Außer der Dissertation Kaminskis gibt es keine Forschungsliteratur, die sich explizit mit dem Einfluss Steiners auf Michael Endes Kinderliteratur beschäftigt. Kaminski erwähnt viele von Endes Büchern und stellt einzelne Passagen in den Kontext mit der Anthroposophie, konzentriert sich aber größtenteils auf Die unendliche Geschichte. Neben dieser Arbeit wird aber auch Sekundärliteratur mit anderen Schwerpunkten in dieser Untersuchung unterstützend und belegend verwendet werden, sofern sie inhaltlich mit anthroposophischen Gesichtspunkten übereinstimmt beziehungsweise sich mit ihnen in Verbindung setzen lässt.
Inhalt
1 Einleitung
2 Rudolf Steiner und die Anthroposophie
2.1 Bildung unter Einfluss des Staates und die Bedeutung der Phantasie
2.2 Die Bedeutung von Märchen
2.3 Die Waldorfschule in den ersten Jahren
3 Die Werke Michael Endes unter dem Einfluss Steiners
3.1 Momo und die Unterdrückung der freien Entwicklung durch Autoritäten
3.2 Die unendliche Geschichte als Märchen im Sinne Steiners
3.3 Jim Knopf und die Vorzüge der Waldorfpädagogik
4 Schluss
Literaturverzeichnis
1 Einleitung
Seinen ersten Kontakt zu den Lehren Rudolf Steiners hatte Michael Ende bereits 1936 im Alter von sechs Jahren. Sein damaliger Lehrer, Herr Riegel, war Anhänger der anthroposophischen Weltanschauung.

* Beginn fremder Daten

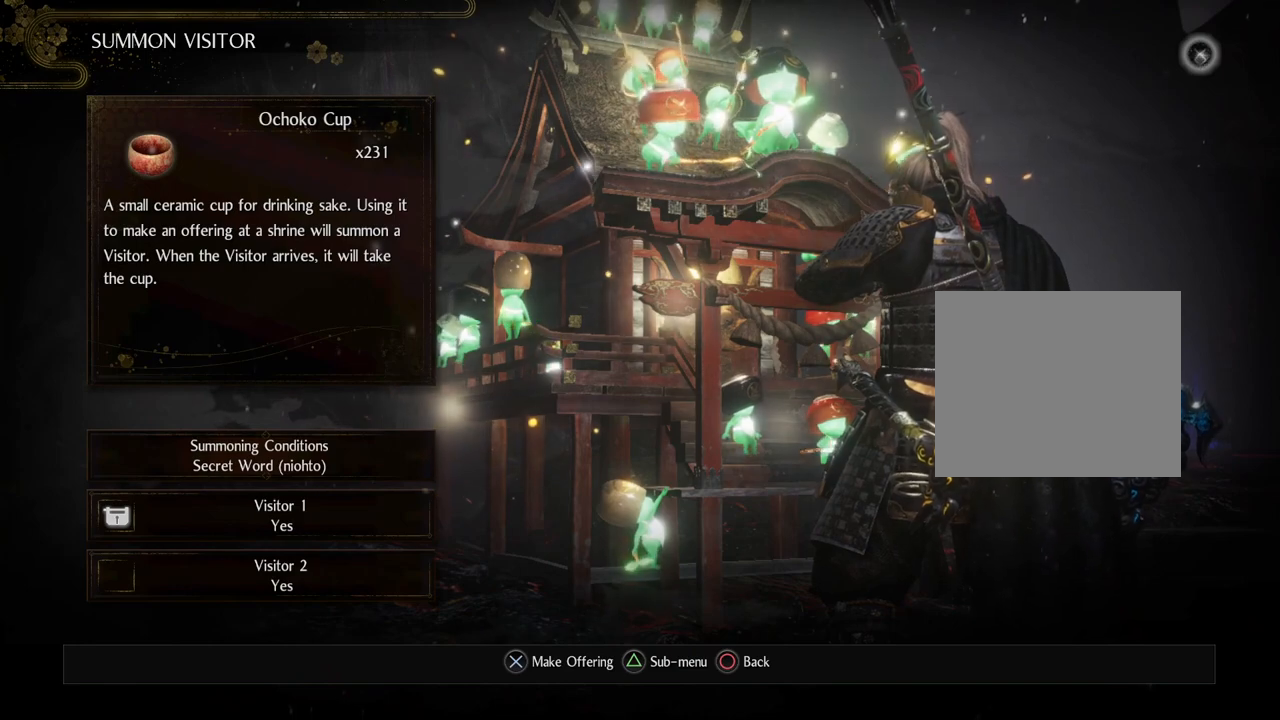
{"buttons": [], "left_stick": "center", "right_stick": "center", "events": [[67, "TRIANGLE", "down"], [250, "TRIANGLE", "up"]]}
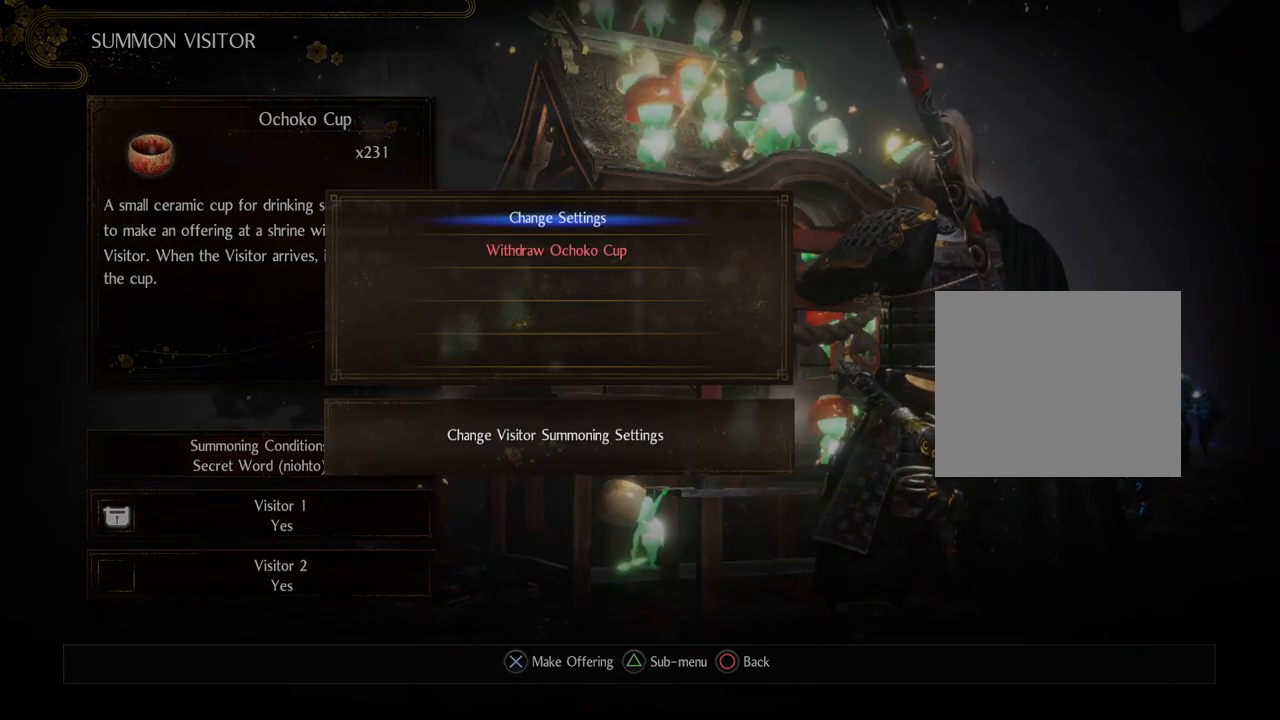
{"buttons": [], "left_stick": "center", "right_stick": "center", "events": []}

Da diese vom Dritten Reich jedoch abgelehnt wurde, ist nicht bekannt, inwiefern er sie in den Unterricht einfließen lassen konnte.[1] Spätestens jedoch nach dem Krieg bewegte sich die Familie Ende in einem Freundes- und Bekanntenkreis, der die Lehren Steiners anerkannte und bewunderte.[2] Nach dem Zweiten Weltkrieg verbrachte Michael Ende seine letzten Schuljahre auf der Stuttgarter Waldorfschule.[3] Außerdem ist bekannt, dass Ende zum Zeitpunkt seines Todes 179 Bücher und Werke Steiners besaß[4] Diese Vielzahl an Büchern lässt darauf schließen, dass Ende mit der Anthroposophie und den damit verbundenen Theorien und Gedanken vertraut war. Auch wenn er niemals erwähnte, dass Gedanken Steiners in seinen Kinderbüchern zu finden seien, ist es nicht von der Hand zu weisen, dass Steiner und die Anthroposophie Michael Ende in seinem Leben begegnet sind und es somit auch möglich, wenn nicht sogar wahrscheinlich ist, dass sie einen Weg in Endes Werke gefunden haben.
Aufgabe dieser Arbeit wird sein, Endes bekannteste Kinderbücher Momo, Die unendliche Geschichte und die beiden Bücher über Jim Knopf (Jim Knopf und Lukas der Lokomotivführer und Jim Knopf und die Wilde 13[5]) nach ausgewählten anthroposophischen Gesichtspunkten zu untersuchen. Diese werden zunächst für ein besseres Verständnis des Analyseteils dargestellt. Dabei werden aber nur jene Bereiche der Anthroposophie erläutert, die für den zweiten Teil der Arbeit relevant sind. Eine allumfassende Darstellung der Theorien Steiners ist im Rahmen dieser Arbeit nicht zu leisten.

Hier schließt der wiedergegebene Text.